▶ [Directions for this task]:
Reproduce the passage below on piezoelectric nozzle transducers word for word, from its first sentence to its last.

▶ [Page extract]:

-*-

Simultaneously, a (comparatively small) positive voltage has been applied to the electrodes 34 of the units 42-2 and 42-4, so that their transducers 40 are slightly expanded. The portion of the top layer 26 above the units 42-2 and 42-4 is therefore subject to an upwardly directed reaction force which partly compensates the reaction force of the central unit 42-3.
In addition, since opposite voltages are applied to the electrodes 34 of the unit 42-3 on the one hand and the units 42-2 and 42-4 on the other hand, an electric field E is established which penetrates through the top layer 26 of the piezoelectric body. In the portions of the top layer 26 bridging the individual nozzle units, this electric field E has a large horizontal component and is directed substantially perpendicular to the direction of polarization in this top layer. This causes a shear stress in the top layer 26 because the piezoelectric material has the tendency to align its preferential axis with the axis of the electric field E. As a result, the top layer 26 is deformed in a shear mode, as is exaggeratedly shown in the drawing. This shear-type deformation of the top layer 26 has the tendency to lift the portion of the top layer above the unit 42-3 and to depress the portions above the units 42-2 and 42-4. Thus, this shear-type deformation greatly contributes to counterbalancing the reaction force of the transducer 40 of the unit 42-3. The portions of the top layer 26 bridging the individual nozzle units, in combination with the electrodes 34 of these units, can therefore be considered as auxiliary transducers 44 which serve as active backing means for absorbing the reaction forces of the piston-type transducers 40.
It goes without saying that these auxiliary transducers 44 will also be effective when the unit 42-3 performs its expansion stroke with a positive voltage being applied to its electrode 34 and a small negative voltage applied to the electrodes 34 of the units 42-2 and 42-4. The auxiliary transducers 44 would also be effective, though to a smaller extent, if the electrodes 34 of the units 42-2 and 42-4 were not energized but were kept at ground potential. In a situation where the unit 42-1 for example is required to generate a droplet simultaneously with the unit 42-3, an electric field would also be created between the electrodes 34 of the units 42-1 and 42-2 and the transducer 44 between these units would be effective to absorb the reaction force of the unit 42-1. Of course, it is advisable to slightly increase the voltage applied to the electrode 34 of the unit 42-2 dependent on whether only one or both of its neighbours are energized.

-*-

▶ [Stored data]:

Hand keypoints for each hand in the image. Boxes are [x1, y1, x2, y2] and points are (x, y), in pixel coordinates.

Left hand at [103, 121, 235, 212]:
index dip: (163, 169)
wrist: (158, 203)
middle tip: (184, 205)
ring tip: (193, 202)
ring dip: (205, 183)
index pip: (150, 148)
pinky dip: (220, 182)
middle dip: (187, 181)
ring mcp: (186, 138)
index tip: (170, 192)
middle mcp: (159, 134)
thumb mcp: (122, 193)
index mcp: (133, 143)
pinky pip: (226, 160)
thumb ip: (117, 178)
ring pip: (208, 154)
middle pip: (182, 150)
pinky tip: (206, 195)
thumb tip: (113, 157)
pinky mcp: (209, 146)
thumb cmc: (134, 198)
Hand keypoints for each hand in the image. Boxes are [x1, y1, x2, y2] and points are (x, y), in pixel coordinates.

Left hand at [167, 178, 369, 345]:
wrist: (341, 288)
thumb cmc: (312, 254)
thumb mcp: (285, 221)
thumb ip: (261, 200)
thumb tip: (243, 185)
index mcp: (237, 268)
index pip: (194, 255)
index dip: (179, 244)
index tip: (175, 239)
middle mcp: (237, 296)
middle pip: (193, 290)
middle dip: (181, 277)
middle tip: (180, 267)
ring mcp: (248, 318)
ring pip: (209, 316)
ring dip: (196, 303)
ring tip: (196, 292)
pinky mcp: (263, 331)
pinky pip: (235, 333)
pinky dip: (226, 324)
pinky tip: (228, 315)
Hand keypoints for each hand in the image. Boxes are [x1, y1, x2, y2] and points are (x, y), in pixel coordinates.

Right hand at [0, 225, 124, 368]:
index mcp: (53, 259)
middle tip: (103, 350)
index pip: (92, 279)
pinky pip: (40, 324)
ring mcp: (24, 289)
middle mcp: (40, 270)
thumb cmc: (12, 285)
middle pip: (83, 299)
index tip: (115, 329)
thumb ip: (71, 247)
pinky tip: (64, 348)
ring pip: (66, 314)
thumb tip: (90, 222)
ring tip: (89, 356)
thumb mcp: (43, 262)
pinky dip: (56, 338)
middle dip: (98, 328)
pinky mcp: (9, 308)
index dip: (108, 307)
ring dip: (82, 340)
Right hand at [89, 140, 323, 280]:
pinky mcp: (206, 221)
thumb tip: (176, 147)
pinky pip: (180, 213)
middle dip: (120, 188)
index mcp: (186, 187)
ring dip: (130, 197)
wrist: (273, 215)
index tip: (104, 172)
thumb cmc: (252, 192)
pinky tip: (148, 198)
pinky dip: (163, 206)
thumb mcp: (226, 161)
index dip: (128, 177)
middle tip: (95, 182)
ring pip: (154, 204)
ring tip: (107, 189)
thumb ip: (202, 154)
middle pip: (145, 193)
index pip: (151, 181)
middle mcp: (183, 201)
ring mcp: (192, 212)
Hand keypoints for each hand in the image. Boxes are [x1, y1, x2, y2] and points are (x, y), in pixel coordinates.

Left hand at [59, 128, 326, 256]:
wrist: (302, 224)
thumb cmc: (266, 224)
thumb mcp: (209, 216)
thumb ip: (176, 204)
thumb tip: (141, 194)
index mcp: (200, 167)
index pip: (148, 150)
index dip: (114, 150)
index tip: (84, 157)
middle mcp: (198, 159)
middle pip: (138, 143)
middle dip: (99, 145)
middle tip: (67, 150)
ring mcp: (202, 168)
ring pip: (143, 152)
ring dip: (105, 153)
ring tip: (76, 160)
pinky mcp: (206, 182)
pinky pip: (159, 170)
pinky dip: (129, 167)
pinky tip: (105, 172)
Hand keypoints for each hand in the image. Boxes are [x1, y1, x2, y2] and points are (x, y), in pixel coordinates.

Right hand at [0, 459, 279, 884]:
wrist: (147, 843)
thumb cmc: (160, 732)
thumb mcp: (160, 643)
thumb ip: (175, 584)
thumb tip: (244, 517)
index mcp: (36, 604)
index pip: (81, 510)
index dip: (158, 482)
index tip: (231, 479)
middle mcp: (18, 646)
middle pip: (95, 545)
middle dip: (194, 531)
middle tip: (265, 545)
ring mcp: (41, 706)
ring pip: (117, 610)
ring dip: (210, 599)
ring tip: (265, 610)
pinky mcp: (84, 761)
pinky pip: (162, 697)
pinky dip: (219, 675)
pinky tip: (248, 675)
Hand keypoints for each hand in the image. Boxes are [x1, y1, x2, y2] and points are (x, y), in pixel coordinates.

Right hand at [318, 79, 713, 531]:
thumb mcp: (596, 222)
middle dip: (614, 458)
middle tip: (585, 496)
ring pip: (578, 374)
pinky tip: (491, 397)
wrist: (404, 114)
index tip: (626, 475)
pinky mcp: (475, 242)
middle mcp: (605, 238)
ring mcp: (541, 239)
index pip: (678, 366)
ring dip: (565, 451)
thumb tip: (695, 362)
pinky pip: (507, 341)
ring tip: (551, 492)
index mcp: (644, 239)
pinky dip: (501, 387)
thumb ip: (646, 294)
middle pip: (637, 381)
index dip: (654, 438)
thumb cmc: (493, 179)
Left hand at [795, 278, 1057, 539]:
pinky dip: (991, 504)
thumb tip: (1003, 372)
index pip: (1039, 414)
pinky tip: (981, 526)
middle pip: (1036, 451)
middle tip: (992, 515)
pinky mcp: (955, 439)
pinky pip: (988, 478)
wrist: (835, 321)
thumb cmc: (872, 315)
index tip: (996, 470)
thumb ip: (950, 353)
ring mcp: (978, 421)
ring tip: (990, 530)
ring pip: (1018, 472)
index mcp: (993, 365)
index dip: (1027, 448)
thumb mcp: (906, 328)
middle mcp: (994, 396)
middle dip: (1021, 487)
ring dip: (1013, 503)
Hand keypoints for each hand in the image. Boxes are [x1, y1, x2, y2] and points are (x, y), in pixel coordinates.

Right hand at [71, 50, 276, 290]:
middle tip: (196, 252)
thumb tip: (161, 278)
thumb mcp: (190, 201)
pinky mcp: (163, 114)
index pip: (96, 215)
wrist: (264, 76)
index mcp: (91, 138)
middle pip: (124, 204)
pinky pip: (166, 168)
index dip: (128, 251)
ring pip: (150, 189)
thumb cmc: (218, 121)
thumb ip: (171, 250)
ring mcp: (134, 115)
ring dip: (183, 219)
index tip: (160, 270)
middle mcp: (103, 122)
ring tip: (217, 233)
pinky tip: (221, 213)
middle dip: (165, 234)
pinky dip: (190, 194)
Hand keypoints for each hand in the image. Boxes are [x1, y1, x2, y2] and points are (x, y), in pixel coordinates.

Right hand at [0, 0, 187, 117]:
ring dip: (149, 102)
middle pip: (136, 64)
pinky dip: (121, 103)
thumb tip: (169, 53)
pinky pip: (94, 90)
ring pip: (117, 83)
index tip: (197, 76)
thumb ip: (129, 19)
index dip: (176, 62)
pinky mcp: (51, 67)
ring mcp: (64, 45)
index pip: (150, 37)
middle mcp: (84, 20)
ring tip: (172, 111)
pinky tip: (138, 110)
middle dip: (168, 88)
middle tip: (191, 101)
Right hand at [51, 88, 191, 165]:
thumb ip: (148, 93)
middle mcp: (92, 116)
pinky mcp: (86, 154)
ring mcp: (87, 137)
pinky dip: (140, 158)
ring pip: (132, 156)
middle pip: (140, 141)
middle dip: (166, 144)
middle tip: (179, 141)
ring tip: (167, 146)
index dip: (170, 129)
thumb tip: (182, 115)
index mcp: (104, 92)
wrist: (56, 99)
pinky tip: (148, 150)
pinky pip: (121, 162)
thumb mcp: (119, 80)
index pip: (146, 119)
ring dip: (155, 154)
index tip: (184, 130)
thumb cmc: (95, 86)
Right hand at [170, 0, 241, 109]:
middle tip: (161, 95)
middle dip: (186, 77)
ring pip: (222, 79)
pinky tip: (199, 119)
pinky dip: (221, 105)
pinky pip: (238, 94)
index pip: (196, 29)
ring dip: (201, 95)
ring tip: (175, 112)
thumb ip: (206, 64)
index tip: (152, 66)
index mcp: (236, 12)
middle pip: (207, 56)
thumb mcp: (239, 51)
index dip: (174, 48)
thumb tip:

-*-

▶ [Completed exercise]:
Simultaneously, a (comparatively small) positive voltage has been applied to the electrodes 34 of the units 42-2 and 42-4, so that their transducers 40 are slightly expanded. The portion of the top layer 26 above the units 42-2 and 42-4 is therefore subject to an upwardly directed reaction force which partly compensates the reaction force of the central unit 42-3.
In addition, since opposite voltages are applied to the electrodes 34 of the unit 42-3 on the one hand and the units 42-2 and 42-4 on the other hand, an electric field E is established which penetrates through the top layer 26 of the piezoelectric body. In the portions of the top layer 26 bridging the individual nozzle units, this electric field E has a large horizontal component and is directed substantially perpendicular to the direction of polarization in this top layer. This causes a shear stress in the top layer 26 because the piezoelectric material has the tendency to align its preferential axis with the axis of the electric field E. As a result, the top layer 26 is deformed in a shear mode, as is exaggeratedly shown in the drawing. This shear-type deformation of the top layer 26 has the tendency to lift the portion of the top layer above the unit 42-3 and to depress the portions above the units 42-2 and 42-4. Thus, this shear-type deformation greatly contributes to counterbalancing the reaction force of the transducer 40 of the unit 42-3. The portions of the top layer 26 bridging the individual nozzle units, in combination with the electrodes 34 of these units, can therefore be considered as auxiliary transducers 44 which serve as active backing means for absorbing the reaction forces of the piston-type transducers 40.
It goes without saying that these auxiliary transducers 44 will also be effective when the unit 42-3 performs its expansion stroke with a positive voltage being applied to its electrode 34 and a small negative voltage applied to the electrodes 34 of the units 42-2 and 42-4. The auxiliary transducers 44 would also be effective, though to a smaller extent, if the electrodes 34 of the units 42-2 and 42-4 were not energized but were kept at ground potential. In a situation where the unit 42-1 for example is required to generate a droplet simultaneously with the unit 42-3, an electric field would also be created between the electrodes 34 of the units 42-1 and 42-2 and the transducer 44 between these units would be effective to absorb the reaction force of the unit 42-1. Of course, it is advisable to slightly increase the voltage applied to the electrode 34 of the unit 42-2 dependent on whether only one or both of its neighbours are energized.